On ‘A Golden Day,’ Liverman’s piano lines float around soprano Lauren Snouffer valiant take on  love lost. ‘I found you and I lost you/I found you and I lost you, All on a golden day, But when I dream of you, dear, It is always brimming May.’

The composer joins tenor Martin Luther Clark’s harmonizing brotherly duet ‘The Lesson, with the soulful lines  ‘the sound of my voice and lyre/ Though mind was a feeble art// So I sang a lay for a brother’s ear In a strain to soothe his bleeding heart/ Though mine was a feeble art. But at his smile I smiled in turn, And into my soul there came a ray: In trying to soothe another’s woes Mine own had passed away.

 Soprano Lauren Snouffer’s airy soprano and blue vibrato illustrate ‘A Prayer’ in all of its profound simplicity.

In Dunbar’s Sonnet  with the yearning lines  “And now—unwittingly, you’ve made me dream of violets, and my soul’s forgotten gleam”  A dialogue between Liverman’s full basso-bari and the disquieted pianism and the tender strings of Lady Jess’s violin.

The adagio tempo of ‘Night’ is an atmosphere of solitude so movingly conjured by Mykal Kilgore’s tenor-alto and altogether seamless passagio.

  “A Threefold Heart” is a three-part song cycle.
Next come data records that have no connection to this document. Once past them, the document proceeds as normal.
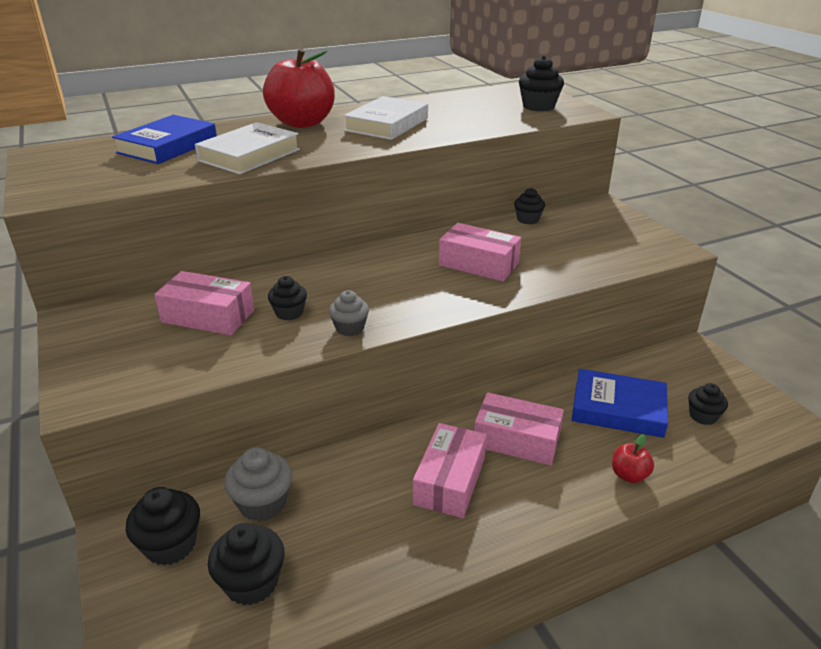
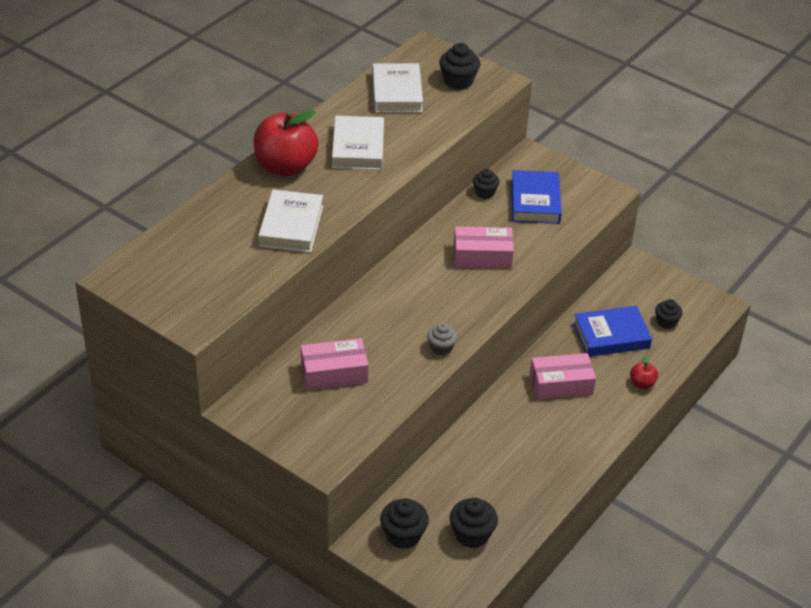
camera: 30 degrees left, 10 degrees up
(167, 146) = (210, 235): blue book -> blue book (535, 202)
(262, 503) = (435, 489): grey cupcake -> none
(289, 313) = (388, 349): black cupcake -> none
(449, 481) = (538, 429): pink box -> none
(468, 104) = (397, 93): none -> white book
It opens with “Love and the Butterfly ,”  Joshua Blue’s expressive tenor describing a butterfly’s flight on Liverman’s journeying piano. Isobel Leonard brings haunting drama to Liverman’s arch piano on ‘If I Had Known. Lindsay Sharpe’s distant harp breezes through Liverman piano and lush vocal for ‘A Love Song.’  

Erin Morley’s glimmering soprano evokes the complex emotions of ‘Farewell’ accompanied by Liverman’s adagio jazz piano. For Alice Dunbar’s ‘Emancipation,’ Liverman’s voice and gospel piano variations takes the music faithful, and music heathen to church. In ‘The Pliant’ soprano Jacqueline Echols is both steely and subtle and altogether lives in Alice Dunbar’s confessional of a broken heart.

 Baritone Adam Richardson plays on the folkloric vocabulary of Dunbar’s ‘To the Negro Farmers of the US’ a transcendent poem and a manifesto of perseverance and hope in an unjust society. The balance that Liverman achieves in setting these dramatic narrative poems is transcendent in its literary, musical and civic agency.  Art as witness, needed now more than ever.